We cannot go about cutting off the options of people who are less well off than we are, and this is what this bill aims to do. It will not actually achieve it, but that is what it aims to do. The thing is that if we outlaw the selling of cage eggs in the ACT, the same thing would happen here as happened in Sweden when they outlawed it there. There was a bit of an increase in the amount of free-range and barn eggs produced in Sweden, but most of the eggs sold in Sweden came from Romania and Spain where the birds were raised in cages and the animal welfare conditions were much worse than they were in Sweden. The net result was a negative for the birds. That is why we do not think it is reasonable to have a ban.

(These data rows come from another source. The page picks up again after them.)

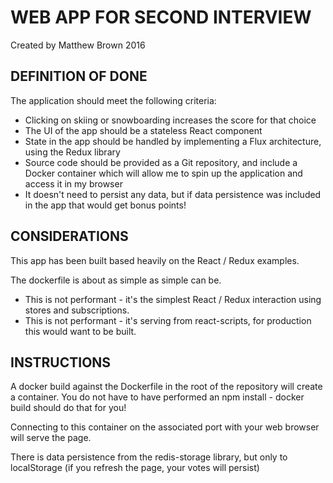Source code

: # WEB APP FOR SECOND INTERVIEW

Created by Matthew Brown 2016

## DEFINITION OF DONE

The application should meet the following criteria:

* Clicking on skiing or snowboarding increases the score for that choice
* The UI of the app should be a stateless React component
* State in the app should be handled by implementing a Flux architecture, using the Redux library
* Source code should be provided as a Git repository, and include a Docker container which will allow me to spin up the application and access it in my browser
* It doesn't need to persist any data, but if data persistence was included in the app that would get bonus points!

## CONSIDERATIONS

This app has been built based heavily on the React / Redux examples.

The dockerfile is about as simple as simple can be.

* This is not performant - it's the simplest React / Redux interaction using stores and subscriptions.
* This is not performant - it's serving from react-scripts, for production this would want to be built. 

## INSTRUCTIONS

A docker build against the Dockerfile in the root of the repository will create a container. You do not have to have performed an npm install - docker build should do that for you!

Connecting to this container on the associated port with your web browser will serve the page.

There is data persistence from the redis-storage library, but only to localStorage (if you refresh the page, your votes will persist)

In addition to that, the second plank of this bill is a legislative requirement that the responsible minister—in this case, the Chief Minister—take up an advocacy position. I do acknowledge that Mr Stanhope in his role as the minister with responsibility for agriculture, and previously Mr Smyth in his role as minister for agriculture, have advocated for changes in relation to animal welfare in relation to cage eggs. I think that they have done a good job and I congratulate them on it, but I do not think that it is appropriate to have a legislative plank that requires such a thing.

The Chief Minister is already doing it and he has undertaken to do it again. If the Assembly thinks that this is important, the appropriate course would be for us to pass a motion in this place calling upon him to do it and to report back on a regular basis. But this legislative provision is inappropriate.

Moving on to the signage, we oppose the signage because it is so selective and it is so discriminatory. The signage the Greens have put forward in relation to egg production in the ACT is absolutely wrong. It only addresses cage egg production. It does not look at the pluses and minuses of egg production by way of barns or by way of free-range egg production.